## Set problem
Please render the records below as a Markdown table with the columns Row and Entry, one numbered row per line, from the line with "country: United States" through the end of the records. Leave out blank lines.

## Source records
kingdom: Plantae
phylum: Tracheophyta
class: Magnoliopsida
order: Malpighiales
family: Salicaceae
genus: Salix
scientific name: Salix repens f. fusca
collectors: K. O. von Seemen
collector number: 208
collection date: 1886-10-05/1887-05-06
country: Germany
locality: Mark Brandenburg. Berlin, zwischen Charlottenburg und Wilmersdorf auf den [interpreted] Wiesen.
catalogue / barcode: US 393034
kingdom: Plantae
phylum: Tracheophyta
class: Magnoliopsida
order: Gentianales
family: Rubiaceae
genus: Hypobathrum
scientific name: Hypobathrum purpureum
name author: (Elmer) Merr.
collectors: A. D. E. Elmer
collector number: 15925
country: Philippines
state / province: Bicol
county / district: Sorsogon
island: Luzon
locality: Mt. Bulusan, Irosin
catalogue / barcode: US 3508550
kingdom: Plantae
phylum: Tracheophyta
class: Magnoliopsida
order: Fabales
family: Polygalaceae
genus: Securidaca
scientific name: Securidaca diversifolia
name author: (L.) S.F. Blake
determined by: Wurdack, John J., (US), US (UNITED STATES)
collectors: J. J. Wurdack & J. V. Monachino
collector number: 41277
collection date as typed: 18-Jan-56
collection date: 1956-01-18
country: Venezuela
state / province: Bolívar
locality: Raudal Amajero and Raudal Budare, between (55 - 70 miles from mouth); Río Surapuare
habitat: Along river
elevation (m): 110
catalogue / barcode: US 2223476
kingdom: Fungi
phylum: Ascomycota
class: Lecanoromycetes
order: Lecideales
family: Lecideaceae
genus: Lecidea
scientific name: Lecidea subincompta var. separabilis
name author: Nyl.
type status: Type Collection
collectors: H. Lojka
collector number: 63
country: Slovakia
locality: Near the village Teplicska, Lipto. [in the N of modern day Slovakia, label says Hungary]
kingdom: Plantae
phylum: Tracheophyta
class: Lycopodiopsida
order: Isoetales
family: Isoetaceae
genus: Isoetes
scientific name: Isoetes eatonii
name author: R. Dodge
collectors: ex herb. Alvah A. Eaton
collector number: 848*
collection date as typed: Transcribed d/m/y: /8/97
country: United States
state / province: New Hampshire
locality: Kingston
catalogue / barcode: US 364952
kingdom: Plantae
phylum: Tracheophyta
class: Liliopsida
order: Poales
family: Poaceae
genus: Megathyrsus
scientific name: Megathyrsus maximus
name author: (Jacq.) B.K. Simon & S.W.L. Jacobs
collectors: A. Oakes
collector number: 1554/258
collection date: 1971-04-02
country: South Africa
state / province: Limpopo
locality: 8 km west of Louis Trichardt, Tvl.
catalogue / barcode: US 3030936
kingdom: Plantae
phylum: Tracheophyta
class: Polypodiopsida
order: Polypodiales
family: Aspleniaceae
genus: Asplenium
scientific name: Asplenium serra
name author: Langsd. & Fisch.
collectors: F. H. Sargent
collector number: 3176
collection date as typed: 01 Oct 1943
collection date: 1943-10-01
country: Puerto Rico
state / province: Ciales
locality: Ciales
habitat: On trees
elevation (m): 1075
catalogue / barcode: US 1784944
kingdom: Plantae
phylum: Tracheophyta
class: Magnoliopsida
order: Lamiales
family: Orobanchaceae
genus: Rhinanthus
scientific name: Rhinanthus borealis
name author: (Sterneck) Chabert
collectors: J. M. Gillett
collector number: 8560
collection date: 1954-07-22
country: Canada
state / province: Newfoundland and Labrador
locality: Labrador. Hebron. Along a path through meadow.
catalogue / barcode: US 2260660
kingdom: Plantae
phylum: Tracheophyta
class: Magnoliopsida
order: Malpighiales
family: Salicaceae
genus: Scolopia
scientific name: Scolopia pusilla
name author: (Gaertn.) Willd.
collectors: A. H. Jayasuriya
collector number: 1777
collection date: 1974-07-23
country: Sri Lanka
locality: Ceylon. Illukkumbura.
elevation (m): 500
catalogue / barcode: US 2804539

## Problem solution
| Row | Entry |
|---|---|
| 1 | country: United States |
| 2 | state / province: New Hampshire |
| 3 | locality: Kingston |
| 4 | catalogue / barcode: US 364952 |
| 5 | kingdom: Plantae |
| 6 | phylum: Tracheophyta |
| 7 | class: Liliopsida |
| 8 | order: Poales |
| 9 | family: Poaceae |
| 10 | genus: Megathyrsus |
| 11 | scientific name: Megathyrsus maximus |
| 12 | name author: (Jacq.) B.K. Simon & S.W.L. Jacobs |
| 13 | collectors: A. Oakes |
| 14 | collector number: 1554/258 |
| 15 | collection date: 1971-04-02 |
| 16 | country: South Africa |
| 17 | state / province: Limpopo |
| 18 | locality: 8 km west of Louis Trichardt, Tvl. |
| 19 | catalogue / barcode: US 3030936 |
| 20 | kingdom: Plantae |
| 21 | phylum: Tracheophyta |
| 22 | class: Polypodiopsida |
| 23 | order: Polypodiales |
| 24 | family: Aspleniaceae |
| 25 | genus: Asplenium |
| 26 | scientific name: Asplenium serra |
| 27 | name author: Langsd. & Fisch. |
| 28 | collectors: F. H. Sargent |
| 29 | collector number: 3176 |
| 30 | collection date as typed: 01 Oct 1943 |
| 31 | collection date: 1943-10-01 |
| 32 | country: Puerto Rico |
| 33 | state / province: Ciales |
| 34 | locality: Ciales |
| 35 | habitat: On trees |
| 36 | elevation (m): 1075 |
| 37 | catalogue / barcode: US 1784944 |
| 38 | kingdom: Plantae |
| 39 | phylum: Tracheophyta |
| 40 | class: Magnoliopsida |
| 41 | order: Lamiales |
| 42 | family: Orobanchaceae |
| 43 | genus: Rhinanthus |
| 44 | scientific name: Rhinanthus borealis |
| 45 | name author: (Sterneck) Chabert |
| 46 | collectors: J. M. Gillett |
| 47 | collector number: 8560 |
| 48 | collection date: 1954-07-22 |
| 49 | country: Canada |
| 50 | state / province: Newfoundland and Labrador |
| 51 | locality: Labrador. Hebron. Along a path through meadow. |
| 52 | catalogue / barcode: US 2260660 |
| 53 | kingdom: Plantae |
| 54 | phylum: Tracheophyta |
| 55 | class: Magnoliopsida |
| 56 | order: Malpighiales |
| 57 | family: Salicaceae |
| 58 | genus: Scolopia |
| 59 | scientific name: Scolopia pusilla |
| 60 | name author: (Gaertn.) Willd. |
| 61 | collectors: A. H. Jayasuriya |
| 62 | collector number: 1777 |
| 63 | collection date: 1974-07-23 |
| 64 | country: Sri Lanka |
| 65 | locality: Ceylon. Illukkumbura. |
| 66 | elevation (m): 500 |
| 67 | catalogue / barcode: US 2804539 |